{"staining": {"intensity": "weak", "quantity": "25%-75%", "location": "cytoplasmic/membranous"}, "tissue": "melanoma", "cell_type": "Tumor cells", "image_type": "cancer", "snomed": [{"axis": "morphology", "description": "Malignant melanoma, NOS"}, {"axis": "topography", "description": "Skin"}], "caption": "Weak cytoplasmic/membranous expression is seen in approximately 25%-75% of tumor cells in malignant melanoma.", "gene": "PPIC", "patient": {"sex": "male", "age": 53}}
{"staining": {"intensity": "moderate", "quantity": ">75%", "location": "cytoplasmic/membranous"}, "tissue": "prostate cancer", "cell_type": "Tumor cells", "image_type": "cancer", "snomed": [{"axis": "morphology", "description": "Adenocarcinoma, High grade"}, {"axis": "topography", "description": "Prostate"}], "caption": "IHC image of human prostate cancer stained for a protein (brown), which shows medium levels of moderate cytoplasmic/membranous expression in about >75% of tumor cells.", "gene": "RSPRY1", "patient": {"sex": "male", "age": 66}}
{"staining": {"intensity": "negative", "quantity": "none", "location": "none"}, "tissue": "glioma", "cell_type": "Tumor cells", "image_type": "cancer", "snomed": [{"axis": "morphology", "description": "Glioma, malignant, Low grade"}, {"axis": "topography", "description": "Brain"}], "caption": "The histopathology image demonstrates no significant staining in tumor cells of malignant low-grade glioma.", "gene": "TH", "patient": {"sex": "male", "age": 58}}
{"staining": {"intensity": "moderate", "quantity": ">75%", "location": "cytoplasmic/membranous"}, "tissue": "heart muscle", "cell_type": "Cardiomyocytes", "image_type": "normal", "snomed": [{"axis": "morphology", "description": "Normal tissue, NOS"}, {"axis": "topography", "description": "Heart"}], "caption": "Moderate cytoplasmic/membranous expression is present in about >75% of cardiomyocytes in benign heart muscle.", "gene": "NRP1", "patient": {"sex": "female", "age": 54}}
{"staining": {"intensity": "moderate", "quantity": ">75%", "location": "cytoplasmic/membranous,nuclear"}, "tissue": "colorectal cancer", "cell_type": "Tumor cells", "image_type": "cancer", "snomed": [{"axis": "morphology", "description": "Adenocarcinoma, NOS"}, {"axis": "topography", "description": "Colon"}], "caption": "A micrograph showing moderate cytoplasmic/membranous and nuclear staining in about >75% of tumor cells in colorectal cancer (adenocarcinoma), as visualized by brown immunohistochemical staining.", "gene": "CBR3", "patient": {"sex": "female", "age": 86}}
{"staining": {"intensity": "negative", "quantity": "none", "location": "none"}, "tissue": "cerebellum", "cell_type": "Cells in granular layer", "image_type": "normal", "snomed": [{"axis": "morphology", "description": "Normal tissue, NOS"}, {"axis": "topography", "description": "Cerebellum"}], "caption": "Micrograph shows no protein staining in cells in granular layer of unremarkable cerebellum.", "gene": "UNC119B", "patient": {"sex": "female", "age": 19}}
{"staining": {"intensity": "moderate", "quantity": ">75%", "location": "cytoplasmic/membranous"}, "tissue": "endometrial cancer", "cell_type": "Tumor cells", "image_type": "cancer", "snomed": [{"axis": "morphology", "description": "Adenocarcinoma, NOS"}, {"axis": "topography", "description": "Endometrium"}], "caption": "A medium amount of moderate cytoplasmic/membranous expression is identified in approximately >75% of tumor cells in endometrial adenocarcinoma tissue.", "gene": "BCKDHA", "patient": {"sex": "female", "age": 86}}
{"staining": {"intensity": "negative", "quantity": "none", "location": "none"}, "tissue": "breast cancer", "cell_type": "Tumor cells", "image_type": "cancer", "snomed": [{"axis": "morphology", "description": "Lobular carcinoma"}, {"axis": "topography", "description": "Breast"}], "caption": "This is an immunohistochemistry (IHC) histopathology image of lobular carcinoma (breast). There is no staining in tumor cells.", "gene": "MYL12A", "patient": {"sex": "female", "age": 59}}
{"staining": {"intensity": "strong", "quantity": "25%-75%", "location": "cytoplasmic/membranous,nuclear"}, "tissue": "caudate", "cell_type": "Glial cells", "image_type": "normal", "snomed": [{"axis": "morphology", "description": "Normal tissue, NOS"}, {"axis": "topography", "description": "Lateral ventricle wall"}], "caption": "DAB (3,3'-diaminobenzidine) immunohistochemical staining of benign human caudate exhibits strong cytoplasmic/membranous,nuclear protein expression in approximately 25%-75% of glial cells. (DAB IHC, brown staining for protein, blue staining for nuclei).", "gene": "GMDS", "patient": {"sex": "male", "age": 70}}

++++++++++++++++++++

Exercise prompt: The answer should hold only the lines from the start of the records above through the line containing "image of human", each set down exactly.

Solved exercise:
{"staining": {"intensity": "weak", "quantity": "25%-75%", "location": "cytoplasmic/membranous"}, "tissue": "melanoma", "cell_type": "Tumor cells", "image_type": "cancer", "snomed": [{"axis": "morphology", "description": "Malignant melanoma, NOS"}, {"axis": "topography", "description": "Skin"}], "caption": "Weak cytoplasmic/membranous expression is seen in approximately 25%-75% of tumor cells in malignant melanoma.", "gene": "PPIC", "patient": {"sex": "male", "age": 53}}
{"staining": {"intensity": "moderate", "quantity": ">75%", "location": "cytoplasmic/membranous"}, "tissue": "prostate cancer", "cell_type": "Tumor cells", "image_type": "cancer", "snomed": [{"axis": "morphology", "description": "Adenocarcinoma, High grade"}, {"axis": "topography", "description": "Prostate"}], "caption": "IHC image of human prostate cancer stained for a protein (brown), which shows medium levels of moderate cytoplasmic/membranous expression in about >75% of tumor cells.", "gene": "RSPRY1", "patient": {"sex": "male", "age": 66}}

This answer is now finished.